Sehari sebelumnya
Kesalahpahaman antara dirinya dan David membuat hubungan mereka semakin kaku. David sama sekali tidak menerima pesan dan pertemuan pribadi dari Alina. Padahal Alina sudah meminta maaf dan mengatakan bahwa itu bukan salahnya. Alina sering menghubungi David karena ia sangat menyukai Hukum Pidana dan ingin mendiskusikan terkait hal itu.
Setelah empat bulan, David akhirnya kembali mau membuka diskusi antara dirinya dan Alina. Akan tetapi, masih sebatas bertukar pesan. David juga tidak ingin membuat Alexa salah paham dengan dirinya dan Alina.
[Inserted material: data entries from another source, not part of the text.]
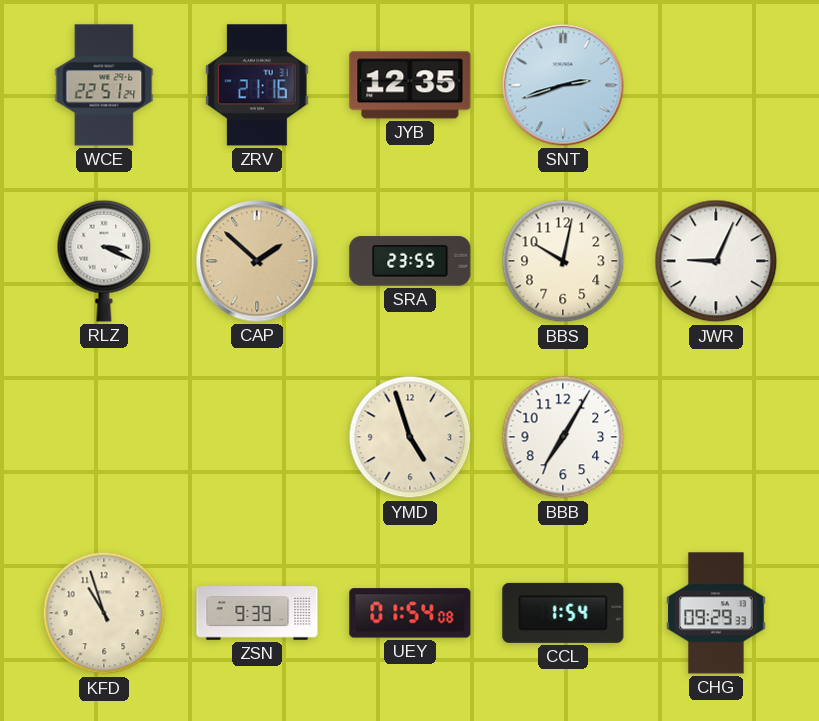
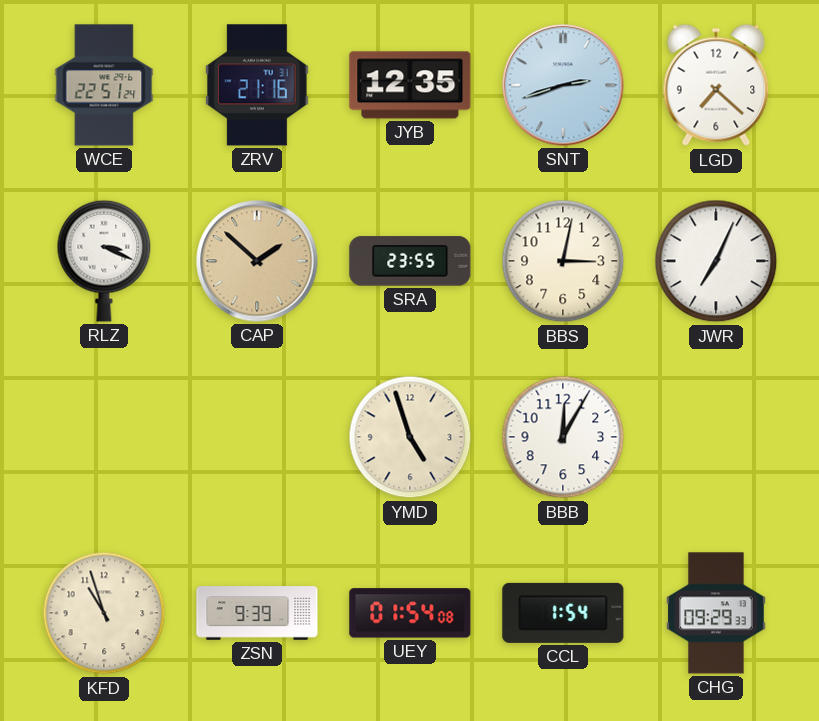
LGD: none -> 7:22
BBS: 10:02 -> 3:02
JWR: 9:04 -> 7:04
BBB: 7:05 -> 12:05
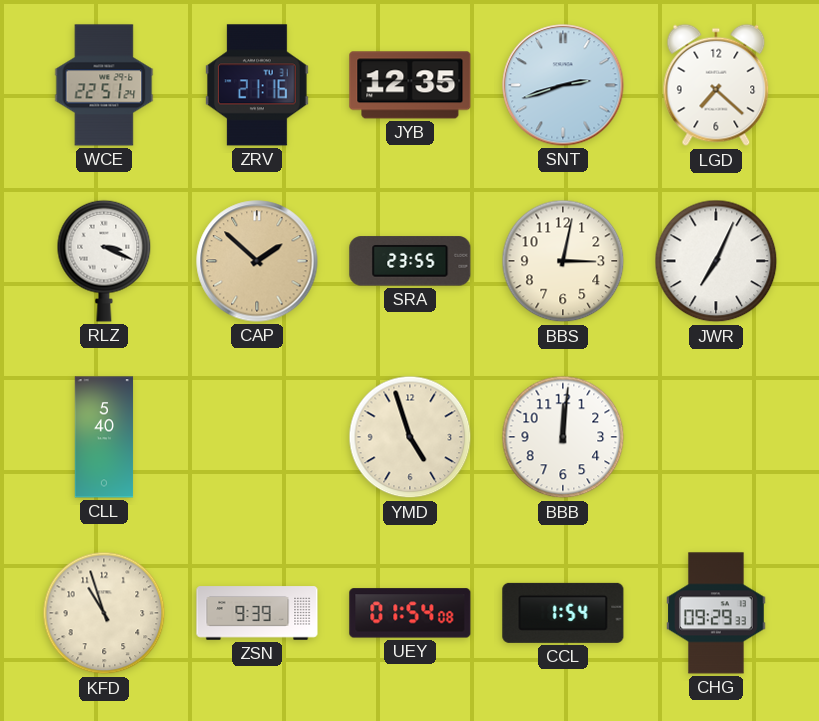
CLL: none -> 5:40
BBB: 12:05 -> 12:01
Sekarang, Alina sangat membutuhkan surat rekomendasi dosen untuk mendaftar sebagai anggota BEM. Alina berusaha untuk menghubungi david untuk bertemu dan mendiskusikan surat rekomendasi, namun David menolak untuk bertemu.
Setelah kelas usai, Alina berniat untuk mengejar David. Hasilnya tetap nihil, David sama sekali tidak mau bertemu secara personal dengan Alina. Alina kemudian terduduk lesu di depan kelasnya. Rasanya lelah dan ingin menyerah, lalu ia melihat Allen berjalan melaluinya.
“Allen!”
“Allen!”
Alina bangkit dan mengejar Allen, kemudian berjalan sejajar dengannya. Allen berhenti dan menatap Alina penuh tanya.
“Gue butuh bantuan lo, gue harus ketemu Mr. David buat surat rekom. Tapi dia ga mau nemuin gue samsek,” ujar Alina dengan wajah sedih.
“Lu bisa gak, tolongin gue. Bilang ke blio kalo lo bakal temenin gue, jadi kita bertiga. Plis plis plis Allen. Gue bakal berterimakasih banget sama lo!” Alina menyatukan kedua tangannya, berharap Allen mau membantu.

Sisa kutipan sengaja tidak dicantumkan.